Besant defende Walsh, dizendo que o mercado está passando por um processo de "desintoxicação" devido ao excesso de orientação do Federal Reserve.
Fonte: Globo Market Report
O secretário do Tesouro dos EUA, Scott Besant, disse na terça-feira que não está convencido de que seja necessário aumentar as taxas de juros.
Na terça-feira, Besant defendeu o presidente do Federal Reserve, Kevin Walsh, que tem enfrentado grande pressão, afirmando que a reação negativa do mercado à coletiva de imprensa de Walsh na semana passada apenas mostra que os traders estão a adaptar-se ao facto de o banco central dar menos “orientação direta”.
“Acho que isto é uma espécie de ‘desintoxicação’ para os mercados financeiros e para os jornalistas financeiros,” disse Besant numa entrevista aos media. Acrescentou ainda que evitar dar ao mercado “orientação prospectiva” ou indicações claras sobre o rumo das taxas de juros foi uma decisão sensata por parte de Walsh. Segundo ele, esse tipo de orientação foi uma das razões para a alta da inflação cinco anos atrás e, caso necessário, dificulta a inversão da política.
“Entrei em Wall Street em 1984, e naquela época você nunca sabia o que o Federal Reserve faria — era preciso se preparar para posições adequadas e, de fato, fazer a própria lição de casa,” comentou Besant durante a entrevista.
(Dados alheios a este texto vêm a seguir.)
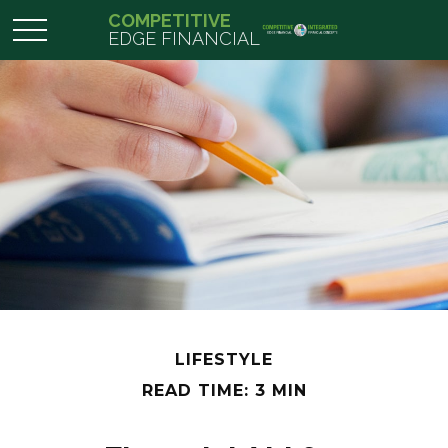
COMPETITIVE
EDGE FINANCIAL
LIFESTYLE
READ TIME: 3 MIN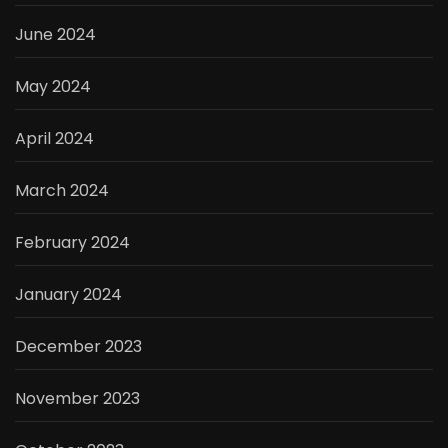
June 2024
May 2024
April 2024
March 2024
February 2024
January 2024
December 2023
November 2023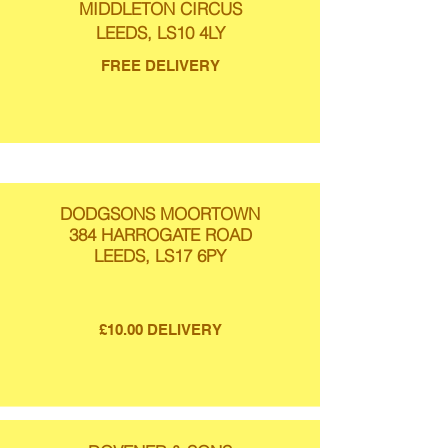
MIDDLETON CIRCUS
LEEDS, LS10 4LY
FREE DELIVERY
DODGSONS MOORTOWN
384 HARROGATE ROAD
LEEDS, LS17 6PY
£10.00 DELIVERY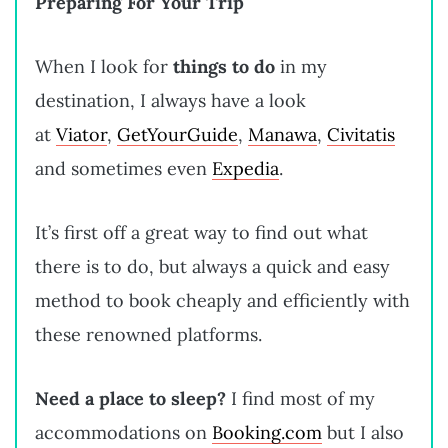
Preparing For Your Trip
When I look for
things to do
in my
destination, I always have a look
at
Viator
,
GetYourGuide
,
Manawa
,
Civitatis
and sometimes even
Expedia
.
It’s first off a great way to find out what
there is to do, but always a quick and easy
method to book cheaply and efficiently with
these renowned platforms.
Need a place to sleep?
I find most of my
accommodations on
Booking.com
but I also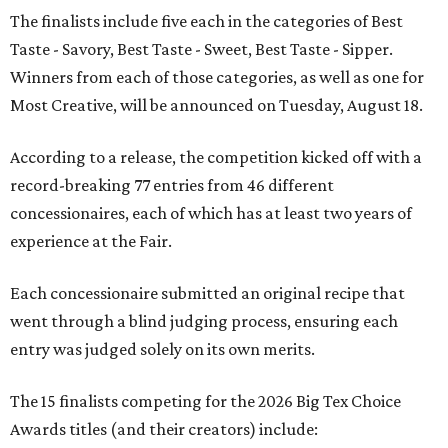
The finalists include five each in the categories of Best
Taste - Savory, Best Taste - Sweet, Best Taste - Sipper.
Winners from each of those categories, as well as one for
Most Creative, will be announced on Tuesday, August 18.
According to a release, the competition kicked off with a
record-breaking 77 entries from 46 different
concessionaires, each of which has at least two years of
experience at the Fair.
Each concessionaire submitted an original recipe that
went through a blind judging process, ensuring each
entry was judged solely on its own merits.
The 15 finalists competing for the 2026 Big Tex Choice
Awards titles (and their creators) include: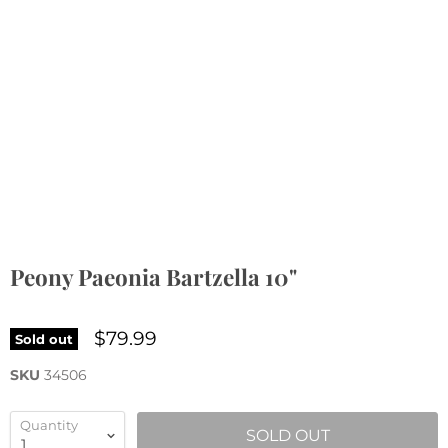
Peony Paeonia Bartzella 10"
$79.99
Sold out
SKU
34506
Quantity
SOLD OUT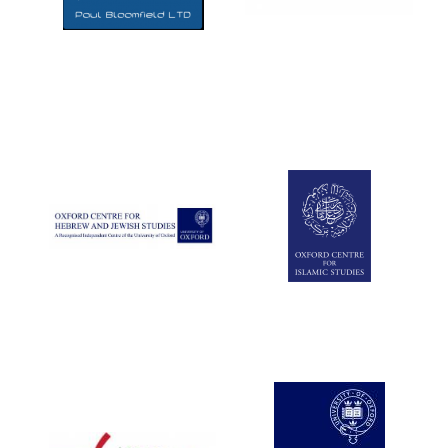
Five-star hotel
partners of The
Oxford Collection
Ao mesmo tempo, analistas afirmam que o problema não é a falta de orientação prospectiva, mas sim o facto de não compreenderem como Walsh vê a economia.
Walsh declarou várias vezes que está empenhado em trazer a inflação de volta aos 2% de meta do Federal Reserve, mas não explicitou como pretende atingir esse objetivo.
A maioria dos economistas considera que controlar a inflação significa aumentar as taxas de juros. Embora o Federal Reserve opere de forma independente da Casa Branca, investidores e formuladores de políticas estão atentos ao grau em que Walsh segue a posição do governo Trump, que tem pressionado por cortes nas taxas de juros há meses.
Na coletiva de imprensa da semana passada, Walsh não explicou por que apoiou a decisão do Federal Reserve de manter as taxas de juros inalteradas na faixa de 3,5%-3,75% na reunião de julho. Três membros divergiram dessa decisão e emitiram comunicados duros, argumentando que a inflação está caminhando na direção errada e que o banco central precisa apertar a política monetária.
Mark Cabana, chefe de estratégia de taxas de juro do BofA Global Research, comparou Walsh a alguém que afirma estar decidido a perder 15 libras, mas sem se exercitar, fazer dieta ou recorrer a medicamentos GLP-1. Em uma entrevista na segunda-feira, Cabana afirmou que ter determinação é positivo, mas se não se souber o que a pessoa pretende fazer, ninguém vai acreditar nela.
“Você não engana o mercado de títulos. Simplesmente não faz,” disse ele ao se referir ao mercado de títulos — um importante termômetro de como os investidores avaliam a saúde econômica. “O mercado de títulos desvenda tudo isso, e essa é a nossa leitura do que aconteceu na semana passada.”
Cabana afirmou que forçar traders a apostar cegamente no caminho da política do Federal Reserve aumentará as taxas de juros e tornará as condições financeiras mais restritivas.
O ex-presidente do Federal Reserve de Nova Iorque, Bill Dudley, afirmou que o aumento das taxas de juros de longo prazo mostra que o banco central americano perdeu credibilidade. Isso torna o trabalho do Federal Reserve mais difícil, pois quando o mercado duvida do banco central, exige taxas mais altas.
“O silêncio de Walsh é realmente ensurdecedor,” declarou Dudley em uma entrevista na segunda-feira.
Robert Brusca, economista-chefe da FAO Economics, afirmou que Walsh é vítima de um padrão duplo.
“As pessoas continuam muito desconfiadas, acreditando que Kevin Walsh, no fundo, é um homem de Trump e vai obedecer às instruções de Trump. A menos que ele prove o contrário, talvez nunca conquiste verdadeiramente a confiança dos outros,” declarou Brusca num e-mail enviado a clientes.
As observações de Besant indicam que a Casa Branca ainda apoia o nome de Donald Trump para o Federal Reserve, mesmo que o aumento dos preços dos títulos eleve o custo de endividamento do governo e possa prejudicar a economia.
Numa entrevista, Besant disse que não está convencido de que seja preciso aumentar as taxas de juros.
“O que realmente se ganha ao aumentar as taxas de juros de curto prazo?” questionou Besant. Ele disse que elevar a taxa de referência do Federal Reserve não teria impacto na economia por um ano ou mais.
“Com exceção dos componentes mais voláteis, afetados pela energia, a inflação subjacente tem se mantido muito calma, e acredito que continuaremos a ver isso,” afirmou Besant.